The Transparency Task Force is creating five new groups to improve trust and fairness in financial services, including one for the financial advice community.

According to Andy Agathangelou, founding chairman of the TTF, more needs to be done to prove the value and worth of financial planners in the eye of the consumer, as well as to iron out any of the potential issues around topics such as fee transparency.

He told FTAdviser: "We are creating five new teams, and one of them will be focused on the financial advice community. We want to encourage people to join who are ethically minded, genuinely pro-transparency and who are prepared to look closely at how the financial planning sector works. 

"We want to assess what works well now, what doesn't work so well, and how we can make it operate in a more client-centric way, particularly in those areas where there is still too much opacity, such as fees and charges disclosure."

He said the way the fee structure is currently disclosed by different firms can present a barrier to some potential clients, with some advisers being open and displaying full charges on their website, and others opting only to discuss fees once they have had an initial meeting with clients.

He said the reason behind setting up TTF in the first place was to gather together people who had a "collective interest in repairing the reputational damage of recent decades".

The organisation, which was set up in May 2015, has therefore created a "collaborative community" across the financial services market to help restore trust and transparency. It now has more than 350 members in different teams, such as pensions and asset management.

Mr Agathangelou said the financial advice team, which is to be set up in the next three weeks, would have the freedom and scope to define what its objectives are, and what it wants to achieve. The idea is each team will meet once a quarter to go over the findings and assess proposals to improve trust and transparency.

The other four new teams will cover communications, defined benefit and defined contribution pensions, financial technology, and compliance and investment consultants. 

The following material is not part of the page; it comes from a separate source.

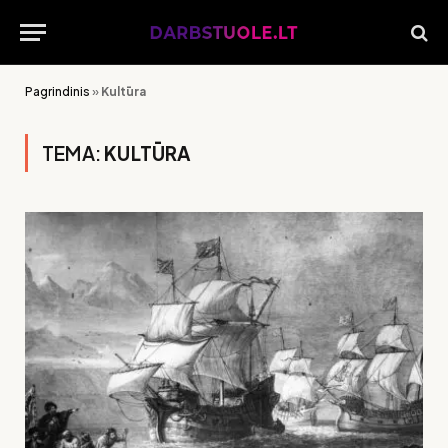
Pagrindinis
»
Kultūra
TEMA:
KULTŪRA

The latter group is particularly timely, given the Competition and Markets Authority recently issued an updated study on how investment consultants work with pension schemes. The paper was titled Working paper: Market outcomes: updated results, and came out on October 25. 

In the paper, the CMA reiterated its view that pension schemes that have an existing relationship with an investment consultant are more likely to get a raw deal if they use the same firm’s fiduciary management service without going through a formal tender process.

The CMA also found "higher quality" investment consultant firms typically had lower market shares than "lower quality" investment firms, and that this effect had persisted over time.